* WHAT THE EXERCISE ASKS *
Reproduce the data exactly; no word may be added or dropped.

======== DATA EXCERPT ========

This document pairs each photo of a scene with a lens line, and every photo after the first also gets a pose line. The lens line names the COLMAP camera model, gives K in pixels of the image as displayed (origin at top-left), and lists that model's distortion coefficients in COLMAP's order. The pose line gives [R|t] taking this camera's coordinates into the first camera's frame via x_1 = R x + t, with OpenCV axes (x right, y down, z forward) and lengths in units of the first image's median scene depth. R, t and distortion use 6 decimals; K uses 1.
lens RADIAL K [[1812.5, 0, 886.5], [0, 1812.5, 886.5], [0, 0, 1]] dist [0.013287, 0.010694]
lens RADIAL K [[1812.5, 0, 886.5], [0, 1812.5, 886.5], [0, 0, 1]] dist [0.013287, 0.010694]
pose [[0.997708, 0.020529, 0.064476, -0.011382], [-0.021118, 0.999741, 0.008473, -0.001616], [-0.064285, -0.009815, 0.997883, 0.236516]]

========

* RESULT OF THE TASK *
This document pairs each photo of a scene with a lens line, and every photo after the first also gets a pose line. The lens line names the COLMAP camera model, gives K in pixels of the image as displayed (origin at top-left), and lists that model's distortion coefficients in COLMAP's order. The pose line gives [R|t] taking this camera's coordinates into the first camera's frame via x_1 = R x + t, with OpenCV axes (x right, y down, z forward) and lengths in units of the first image's median scene depth. R, t and distortion use 6 decimals; K uses 1.
lens RADIAL K [[1812.5, 0, 886.5], [0, 1812.5, 886.5], [0, 0, 1]] dist [0.013287, 0.010694]
lens RADIAL K [[1812.5, 0, 886.5], [0, 1812.5, 886.5], [0, 0, 1]] dist [0.013287, 0.010694]
pose [[0.997708, 0.020529, 0.064476, -0.011382], [-0.021118, 0.999741, 0.008473, -0.001616], [-0.064285, -0.009815, 0.997883, 0.236516]]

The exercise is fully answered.